**Problem details:**
Output the full listing verbatim.
Collected data section start
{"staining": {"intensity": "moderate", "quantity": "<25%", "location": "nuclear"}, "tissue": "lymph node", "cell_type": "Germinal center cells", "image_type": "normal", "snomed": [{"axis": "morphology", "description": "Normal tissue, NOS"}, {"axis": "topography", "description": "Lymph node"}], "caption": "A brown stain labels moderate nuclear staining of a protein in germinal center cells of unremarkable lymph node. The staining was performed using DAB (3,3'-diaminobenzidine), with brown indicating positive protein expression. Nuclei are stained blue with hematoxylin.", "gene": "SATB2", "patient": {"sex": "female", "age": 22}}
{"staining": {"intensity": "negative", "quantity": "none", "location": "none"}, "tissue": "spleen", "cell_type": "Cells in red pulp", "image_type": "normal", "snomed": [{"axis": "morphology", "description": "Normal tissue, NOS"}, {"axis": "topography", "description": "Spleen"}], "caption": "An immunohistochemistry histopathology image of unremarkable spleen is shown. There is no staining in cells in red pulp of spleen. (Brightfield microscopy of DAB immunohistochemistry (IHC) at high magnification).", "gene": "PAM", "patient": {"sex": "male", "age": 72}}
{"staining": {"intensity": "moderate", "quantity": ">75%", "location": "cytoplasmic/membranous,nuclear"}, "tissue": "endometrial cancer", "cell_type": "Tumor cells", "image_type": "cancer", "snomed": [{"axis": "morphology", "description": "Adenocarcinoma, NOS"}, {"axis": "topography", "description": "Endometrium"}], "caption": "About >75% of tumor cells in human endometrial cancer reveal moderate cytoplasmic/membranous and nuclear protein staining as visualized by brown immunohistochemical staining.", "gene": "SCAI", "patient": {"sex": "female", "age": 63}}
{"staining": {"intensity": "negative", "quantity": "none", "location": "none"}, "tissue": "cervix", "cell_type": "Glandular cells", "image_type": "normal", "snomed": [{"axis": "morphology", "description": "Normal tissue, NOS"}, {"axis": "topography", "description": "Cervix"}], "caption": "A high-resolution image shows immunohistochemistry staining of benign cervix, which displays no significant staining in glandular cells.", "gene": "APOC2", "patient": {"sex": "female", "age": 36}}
Collected data section end
**Reply:**
{"staining": {"intensity": "moderate", "quantity": "<25%", "location": "nuclear"}, "tissue": "lymph node", "cell_type": "Germinal center cells", "image_type": "normal", "snomed": [{"axis": "morphology", "description": "Normal tissue, NOS"}, {"axis": "topography", "description": "Lymph node"}], "caption": "A brown stain labels moderate nuclear staining of a protein in germinal center cells of unremarkable lymph node. The staining was performed using DAB (3,3'-diaminobenzidine), with brown indicating positive protein expression. Nuclei are stained blue with hematoxylin.", "gene": "SATB2", "patient": {"sex": "female", "age": 22}}
{"staining": {"intensity": "negative", "quantity": "none", "location": "none"}, "tissue": "spleen", "cell_type": "Cells in red pulp", "image_type": "normal", "snomed": [{"axis": "morphology", "description": "Normal tissue, NOS"}, {"axis": "topography", "description": "Spleen"}], "caption": "An immunohistochemistry histopathology image of unremarkable spleen is shown. There is no staining in cells in red pulp of spleen. (Brightfield microscopy of DAB immunohistochemistry (IHC) at high magnification).", "gene": "PAM", "patient": {"sex": "male", "age": 72}}
{"staining": {"intensity": "moderate", "quantity": ">75%", "location": "cytoplasmic/membranous,nuclear"}, "tissue": "endometrial cancer", "cell_type": "Tumor cells", "image_type": "cancer", "snomed": [{"axis": "morphology", "description": "Adenocarcinoma, NOS"}, {"axis": "topography", "description": "Endometrium"}], "caption": "About >75% of tumor cells in human endometrial cancer reveal moderate cytoplasmic/membranous and nuclear protein staining as visualized by brown immunohistochemical staining.", "gene": "SCAI", "patient": {"sex": "female", "age": 63}}
{"staining": {"intensity": "negative", "quantity": "none", "location": "none"}, "tissue": "cervix", "cell_type": "Glandular cells", "image_type": "normal", "snomed": [{"axis": "morphology", "description": "Normal tissue, NOS"}, {"axis": "topography", "description": "Cervix"}], "caption": "A high-resolution image shows immunohistochemistry staining of benign cervix, which displays no significant staining in glandular cells.", "gene": "APOC2", "patient": {"sex": "female", "age": 36}}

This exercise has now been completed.